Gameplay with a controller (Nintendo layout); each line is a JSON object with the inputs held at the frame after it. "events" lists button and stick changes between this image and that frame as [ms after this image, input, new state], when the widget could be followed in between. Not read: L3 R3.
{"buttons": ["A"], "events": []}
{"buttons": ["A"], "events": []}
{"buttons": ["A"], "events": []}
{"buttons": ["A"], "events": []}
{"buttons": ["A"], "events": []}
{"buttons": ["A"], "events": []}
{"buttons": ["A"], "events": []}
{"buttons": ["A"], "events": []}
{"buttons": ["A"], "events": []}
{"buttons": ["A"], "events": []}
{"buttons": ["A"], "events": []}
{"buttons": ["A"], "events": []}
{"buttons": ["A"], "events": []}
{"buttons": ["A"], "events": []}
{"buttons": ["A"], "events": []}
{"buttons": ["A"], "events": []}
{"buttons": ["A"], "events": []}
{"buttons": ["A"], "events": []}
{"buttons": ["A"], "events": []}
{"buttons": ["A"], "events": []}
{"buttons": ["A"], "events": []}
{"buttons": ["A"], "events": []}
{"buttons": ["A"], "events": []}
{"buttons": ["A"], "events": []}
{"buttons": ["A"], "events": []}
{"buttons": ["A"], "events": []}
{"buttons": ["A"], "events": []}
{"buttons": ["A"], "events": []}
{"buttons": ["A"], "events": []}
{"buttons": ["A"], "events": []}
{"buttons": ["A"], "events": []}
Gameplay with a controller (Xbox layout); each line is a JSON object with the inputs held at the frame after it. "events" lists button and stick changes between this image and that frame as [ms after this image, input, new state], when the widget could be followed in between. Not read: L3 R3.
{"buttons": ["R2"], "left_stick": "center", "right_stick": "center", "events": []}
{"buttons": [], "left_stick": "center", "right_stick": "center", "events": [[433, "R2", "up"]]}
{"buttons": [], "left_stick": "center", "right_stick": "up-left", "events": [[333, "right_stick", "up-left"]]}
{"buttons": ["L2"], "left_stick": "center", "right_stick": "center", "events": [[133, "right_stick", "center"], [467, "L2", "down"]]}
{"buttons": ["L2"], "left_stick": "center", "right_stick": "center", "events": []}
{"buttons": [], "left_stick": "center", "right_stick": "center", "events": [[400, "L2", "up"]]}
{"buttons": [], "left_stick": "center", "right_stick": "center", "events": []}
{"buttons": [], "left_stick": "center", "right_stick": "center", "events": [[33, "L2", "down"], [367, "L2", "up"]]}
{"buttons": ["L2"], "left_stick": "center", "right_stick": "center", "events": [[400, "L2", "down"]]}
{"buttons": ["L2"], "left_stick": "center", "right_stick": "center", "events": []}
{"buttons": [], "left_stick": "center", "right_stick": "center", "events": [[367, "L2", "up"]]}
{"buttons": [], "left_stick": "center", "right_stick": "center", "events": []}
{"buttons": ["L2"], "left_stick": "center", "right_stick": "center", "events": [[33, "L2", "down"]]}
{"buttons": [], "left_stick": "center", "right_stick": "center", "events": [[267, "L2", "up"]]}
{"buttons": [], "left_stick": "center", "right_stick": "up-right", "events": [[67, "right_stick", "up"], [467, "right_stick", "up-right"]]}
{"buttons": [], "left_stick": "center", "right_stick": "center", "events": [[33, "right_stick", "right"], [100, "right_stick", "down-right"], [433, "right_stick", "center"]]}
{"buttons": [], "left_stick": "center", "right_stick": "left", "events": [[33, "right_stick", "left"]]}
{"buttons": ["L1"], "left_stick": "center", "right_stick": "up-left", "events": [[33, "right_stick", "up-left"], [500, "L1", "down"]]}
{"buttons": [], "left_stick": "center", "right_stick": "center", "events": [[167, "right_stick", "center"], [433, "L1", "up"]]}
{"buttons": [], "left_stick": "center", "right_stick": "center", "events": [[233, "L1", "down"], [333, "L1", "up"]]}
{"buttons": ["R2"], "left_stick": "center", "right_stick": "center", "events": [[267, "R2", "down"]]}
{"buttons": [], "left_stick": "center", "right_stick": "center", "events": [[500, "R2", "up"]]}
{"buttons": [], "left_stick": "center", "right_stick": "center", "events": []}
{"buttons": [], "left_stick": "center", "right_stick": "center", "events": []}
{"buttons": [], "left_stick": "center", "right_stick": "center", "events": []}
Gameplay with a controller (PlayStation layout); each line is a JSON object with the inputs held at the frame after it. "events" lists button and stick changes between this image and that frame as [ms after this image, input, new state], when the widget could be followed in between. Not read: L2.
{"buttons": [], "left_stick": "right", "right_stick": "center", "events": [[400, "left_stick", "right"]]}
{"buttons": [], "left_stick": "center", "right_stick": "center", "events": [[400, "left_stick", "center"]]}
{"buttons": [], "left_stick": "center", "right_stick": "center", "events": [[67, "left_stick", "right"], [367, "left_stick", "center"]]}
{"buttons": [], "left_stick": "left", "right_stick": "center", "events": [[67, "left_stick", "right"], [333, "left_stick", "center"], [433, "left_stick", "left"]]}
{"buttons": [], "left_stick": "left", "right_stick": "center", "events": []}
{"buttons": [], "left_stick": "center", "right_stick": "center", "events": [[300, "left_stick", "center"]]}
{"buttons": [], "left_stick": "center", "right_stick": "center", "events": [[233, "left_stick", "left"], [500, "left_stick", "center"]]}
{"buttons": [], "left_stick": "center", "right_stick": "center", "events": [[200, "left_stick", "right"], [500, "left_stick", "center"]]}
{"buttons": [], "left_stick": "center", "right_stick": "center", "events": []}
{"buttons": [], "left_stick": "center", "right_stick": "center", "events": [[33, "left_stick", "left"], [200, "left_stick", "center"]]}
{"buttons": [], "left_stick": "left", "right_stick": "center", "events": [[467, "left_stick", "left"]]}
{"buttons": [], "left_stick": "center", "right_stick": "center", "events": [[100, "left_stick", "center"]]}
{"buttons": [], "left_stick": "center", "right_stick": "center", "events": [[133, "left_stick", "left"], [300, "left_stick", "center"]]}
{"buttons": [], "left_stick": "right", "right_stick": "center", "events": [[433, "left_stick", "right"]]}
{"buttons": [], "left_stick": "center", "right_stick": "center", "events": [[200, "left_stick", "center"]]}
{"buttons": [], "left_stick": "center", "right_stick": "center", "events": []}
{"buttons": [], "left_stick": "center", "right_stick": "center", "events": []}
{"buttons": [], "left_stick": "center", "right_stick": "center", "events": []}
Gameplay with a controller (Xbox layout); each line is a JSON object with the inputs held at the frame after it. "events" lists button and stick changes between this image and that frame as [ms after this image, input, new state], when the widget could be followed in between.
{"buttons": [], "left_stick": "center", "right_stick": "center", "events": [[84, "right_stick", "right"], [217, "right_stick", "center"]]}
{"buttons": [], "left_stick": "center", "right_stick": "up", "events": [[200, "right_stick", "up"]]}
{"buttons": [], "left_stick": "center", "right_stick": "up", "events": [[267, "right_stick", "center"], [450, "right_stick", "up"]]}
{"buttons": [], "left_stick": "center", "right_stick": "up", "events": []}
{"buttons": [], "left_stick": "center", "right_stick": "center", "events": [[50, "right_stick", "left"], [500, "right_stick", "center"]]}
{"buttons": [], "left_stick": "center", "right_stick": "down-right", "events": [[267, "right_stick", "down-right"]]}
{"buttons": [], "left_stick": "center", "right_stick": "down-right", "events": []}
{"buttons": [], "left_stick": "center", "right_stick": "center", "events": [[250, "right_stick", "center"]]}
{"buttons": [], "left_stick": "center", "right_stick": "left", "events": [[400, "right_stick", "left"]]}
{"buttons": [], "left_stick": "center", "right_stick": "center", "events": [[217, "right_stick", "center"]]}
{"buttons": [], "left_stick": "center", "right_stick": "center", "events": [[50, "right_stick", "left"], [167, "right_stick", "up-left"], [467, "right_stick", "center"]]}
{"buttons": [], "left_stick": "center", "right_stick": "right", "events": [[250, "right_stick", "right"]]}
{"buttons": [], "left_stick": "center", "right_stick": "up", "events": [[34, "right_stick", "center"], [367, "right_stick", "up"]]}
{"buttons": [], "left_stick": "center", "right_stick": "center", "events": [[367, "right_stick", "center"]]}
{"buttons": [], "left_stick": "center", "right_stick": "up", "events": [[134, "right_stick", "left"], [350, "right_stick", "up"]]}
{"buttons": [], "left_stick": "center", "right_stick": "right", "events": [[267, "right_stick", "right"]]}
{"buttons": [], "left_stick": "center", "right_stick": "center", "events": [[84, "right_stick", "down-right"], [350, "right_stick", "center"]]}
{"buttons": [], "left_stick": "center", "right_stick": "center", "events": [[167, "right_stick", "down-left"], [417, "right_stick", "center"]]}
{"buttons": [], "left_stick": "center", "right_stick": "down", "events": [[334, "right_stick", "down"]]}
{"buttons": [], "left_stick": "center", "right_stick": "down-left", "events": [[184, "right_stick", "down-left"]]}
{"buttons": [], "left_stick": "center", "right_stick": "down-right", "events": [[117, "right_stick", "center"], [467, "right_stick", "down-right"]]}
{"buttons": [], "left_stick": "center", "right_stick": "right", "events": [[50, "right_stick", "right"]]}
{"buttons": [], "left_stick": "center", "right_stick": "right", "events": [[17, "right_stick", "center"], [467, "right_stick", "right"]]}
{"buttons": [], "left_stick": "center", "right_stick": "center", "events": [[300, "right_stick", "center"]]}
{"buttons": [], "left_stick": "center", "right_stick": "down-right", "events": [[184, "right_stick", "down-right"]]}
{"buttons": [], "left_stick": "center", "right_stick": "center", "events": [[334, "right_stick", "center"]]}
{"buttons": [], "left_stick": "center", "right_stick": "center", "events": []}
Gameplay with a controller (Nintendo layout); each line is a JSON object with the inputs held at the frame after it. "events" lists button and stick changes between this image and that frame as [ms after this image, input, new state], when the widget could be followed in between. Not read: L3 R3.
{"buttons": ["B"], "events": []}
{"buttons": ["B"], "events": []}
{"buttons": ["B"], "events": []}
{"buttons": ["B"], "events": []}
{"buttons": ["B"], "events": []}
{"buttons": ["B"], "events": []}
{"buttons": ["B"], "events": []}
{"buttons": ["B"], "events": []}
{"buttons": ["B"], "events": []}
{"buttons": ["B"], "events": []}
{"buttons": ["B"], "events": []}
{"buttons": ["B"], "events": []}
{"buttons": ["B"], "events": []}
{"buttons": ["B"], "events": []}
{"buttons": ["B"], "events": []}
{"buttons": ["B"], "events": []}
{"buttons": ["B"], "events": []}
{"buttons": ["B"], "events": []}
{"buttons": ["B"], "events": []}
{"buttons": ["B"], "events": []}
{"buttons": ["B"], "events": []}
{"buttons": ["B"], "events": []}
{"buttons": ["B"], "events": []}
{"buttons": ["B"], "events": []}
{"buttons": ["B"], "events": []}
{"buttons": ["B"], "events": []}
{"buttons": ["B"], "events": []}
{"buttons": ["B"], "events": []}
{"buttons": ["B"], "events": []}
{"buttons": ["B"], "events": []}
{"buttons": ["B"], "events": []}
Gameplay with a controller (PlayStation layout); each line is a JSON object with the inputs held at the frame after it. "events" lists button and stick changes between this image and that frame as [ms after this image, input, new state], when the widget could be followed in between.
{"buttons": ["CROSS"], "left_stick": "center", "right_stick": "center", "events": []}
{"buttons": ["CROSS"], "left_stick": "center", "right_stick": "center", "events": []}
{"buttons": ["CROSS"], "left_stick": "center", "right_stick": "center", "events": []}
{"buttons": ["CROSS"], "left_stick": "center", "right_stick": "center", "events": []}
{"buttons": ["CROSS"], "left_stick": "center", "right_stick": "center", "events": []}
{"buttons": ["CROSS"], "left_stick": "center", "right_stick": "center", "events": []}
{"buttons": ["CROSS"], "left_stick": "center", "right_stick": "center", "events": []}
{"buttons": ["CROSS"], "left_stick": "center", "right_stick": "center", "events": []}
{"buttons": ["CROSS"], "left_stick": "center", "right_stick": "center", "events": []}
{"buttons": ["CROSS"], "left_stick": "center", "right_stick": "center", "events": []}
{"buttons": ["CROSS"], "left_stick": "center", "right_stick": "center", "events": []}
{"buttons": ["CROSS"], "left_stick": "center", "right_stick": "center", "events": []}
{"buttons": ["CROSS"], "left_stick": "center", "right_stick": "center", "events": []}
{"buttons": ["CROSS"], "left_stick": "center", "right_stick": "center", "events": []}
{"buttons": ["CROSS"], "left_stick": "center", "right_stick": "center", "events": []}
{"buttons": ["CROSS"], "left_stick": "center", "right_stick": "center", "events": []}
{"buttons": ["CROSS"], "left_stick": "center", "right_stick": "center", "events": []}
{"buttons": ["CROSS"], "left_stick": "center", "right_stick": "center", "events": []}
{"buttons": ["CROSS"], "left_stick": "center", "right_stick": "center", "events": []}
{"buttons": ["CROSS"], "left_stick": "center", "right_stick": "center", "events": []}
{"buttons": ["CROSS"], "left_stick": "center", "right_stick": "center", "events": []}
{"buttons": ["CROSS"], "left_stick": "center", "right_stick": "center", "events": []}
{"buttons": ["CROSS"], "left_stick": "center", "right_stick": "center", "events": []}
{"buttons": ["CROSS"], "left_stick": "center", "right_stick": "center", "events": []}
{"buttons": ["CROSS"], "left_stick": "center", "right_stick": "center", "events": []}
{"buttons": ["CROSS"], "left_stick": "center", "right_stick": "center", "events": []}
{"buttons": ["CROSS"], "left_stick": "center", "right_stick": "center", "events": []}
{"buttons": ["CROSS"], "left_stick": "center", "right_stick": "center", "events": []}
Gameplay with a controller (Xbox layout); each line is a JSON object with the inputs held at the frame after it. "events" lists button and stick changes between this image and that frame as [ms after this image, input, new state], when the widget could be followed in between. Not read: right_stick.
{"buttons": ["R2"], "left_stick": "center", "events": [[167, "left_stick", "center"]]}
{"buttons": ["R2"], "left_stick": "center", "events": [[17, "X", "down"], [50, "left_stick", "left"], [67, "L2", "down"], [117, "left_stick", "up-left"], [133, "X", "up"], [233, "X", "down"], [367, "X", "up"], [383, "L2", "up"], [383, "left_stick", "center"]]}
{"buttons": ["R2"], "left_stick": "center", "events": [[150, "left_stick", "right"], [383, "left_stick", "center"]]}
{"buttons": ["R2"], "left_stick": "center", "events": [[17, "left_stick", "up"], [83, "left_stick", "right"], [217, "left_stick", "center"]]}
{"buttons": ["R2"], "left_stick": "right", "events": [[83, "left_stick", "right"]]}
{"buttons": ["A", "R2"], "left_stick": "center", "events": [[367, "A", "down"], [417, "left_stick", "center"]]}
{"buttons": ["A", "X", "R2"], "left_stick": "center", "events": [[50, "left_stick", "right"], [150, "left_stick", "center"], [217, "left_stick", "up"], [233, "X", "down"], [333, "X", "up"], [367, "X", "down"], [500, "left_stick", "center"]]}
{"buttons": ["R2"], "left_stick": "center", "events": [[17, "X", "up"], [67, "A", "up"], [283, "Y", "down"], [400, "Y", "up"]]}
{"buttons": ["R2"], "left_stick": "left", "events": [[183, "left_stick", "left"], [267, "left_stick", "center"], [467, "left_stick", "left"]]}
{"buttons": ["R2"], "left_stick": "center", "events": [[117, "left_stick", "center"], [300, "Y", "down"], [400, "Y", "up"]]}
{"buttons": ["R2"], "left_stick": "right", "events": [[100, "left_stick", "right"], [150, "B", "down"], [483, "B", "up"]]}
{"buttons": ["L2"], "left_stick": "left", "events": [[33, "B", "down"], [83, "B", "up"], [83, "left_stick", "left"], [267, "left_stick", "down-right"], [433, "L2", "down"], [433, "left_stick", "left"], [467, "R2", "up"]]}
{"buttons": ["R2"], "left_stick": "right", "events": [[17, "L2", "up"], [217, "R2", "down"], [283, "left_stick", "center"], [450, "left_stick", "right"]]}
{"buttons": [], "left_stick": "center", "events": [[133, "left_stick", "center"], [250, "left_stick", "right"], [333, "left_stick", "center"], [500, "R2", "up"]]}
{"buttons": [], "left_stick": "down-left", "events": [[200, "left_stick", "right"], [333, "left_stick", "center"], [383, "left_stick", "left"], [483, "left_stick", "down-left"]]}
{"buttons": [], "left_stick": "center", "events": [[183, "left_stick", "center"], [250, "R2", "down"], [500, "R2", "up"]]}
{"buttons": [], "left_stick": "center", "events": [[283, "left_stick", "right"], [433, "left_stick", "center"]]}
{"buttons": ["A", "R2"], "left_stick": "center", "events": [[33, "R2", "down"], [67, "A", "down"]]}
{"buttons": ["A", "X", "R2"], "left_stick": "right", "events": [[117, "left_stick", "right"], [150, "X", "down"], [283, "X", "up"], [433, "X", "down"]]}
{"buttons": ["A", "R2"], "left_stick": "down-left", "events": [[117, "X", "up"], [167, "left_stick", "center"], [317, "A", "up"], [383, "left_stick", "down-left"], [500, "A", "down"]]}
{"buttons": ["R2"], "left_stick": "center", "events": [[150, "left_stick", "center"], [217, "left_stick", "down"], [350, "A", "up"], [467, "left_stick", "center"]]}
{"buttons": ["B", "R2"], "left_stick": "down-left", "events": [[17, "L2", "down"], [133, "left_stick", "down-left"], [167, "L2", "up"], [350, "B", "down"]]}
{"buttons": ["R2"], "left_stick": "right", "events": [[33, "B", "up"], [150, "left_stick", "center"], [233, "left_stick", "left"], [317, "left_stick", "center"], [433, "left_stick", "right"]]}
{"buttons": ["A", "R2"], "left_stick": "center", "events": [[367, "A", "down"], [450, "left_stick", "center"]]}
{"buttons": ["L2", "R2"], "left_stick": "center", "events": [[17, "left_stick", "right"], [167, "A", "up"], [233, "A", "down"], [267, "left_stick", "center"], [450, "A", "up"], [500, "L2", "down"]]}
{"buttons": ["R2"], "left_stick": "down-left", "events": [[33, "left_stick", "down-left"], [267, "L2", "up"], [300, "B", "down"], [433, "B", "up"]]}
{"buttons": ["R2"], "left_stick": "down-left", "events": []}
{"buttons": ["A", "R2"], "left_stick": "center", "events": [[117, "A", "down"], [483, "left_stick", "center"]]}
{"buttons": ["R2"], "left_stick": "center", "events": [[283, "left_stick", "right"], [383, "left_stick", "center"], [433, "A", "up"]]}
##############################
__ACTIVITY__
The lines above that include "PlayStation" should each be listed.

__COMPLETED EXERCISE__
Gameplay with a controller (PlayStation layout); each line is a JSON object with the inputs held at the frame after it. "events" lists button and stick changes between this image and that frame as [ms after this image, input, new state], when the widget could be followed in between. Not read: L2.
Gameplay with a controller (PlayStation layout); each line is a JSON object with the inputs held at the frame after it. "events" lists button and stick changes between this image and that frame as [ms after this image, input, new state], when the widget could be followed in between.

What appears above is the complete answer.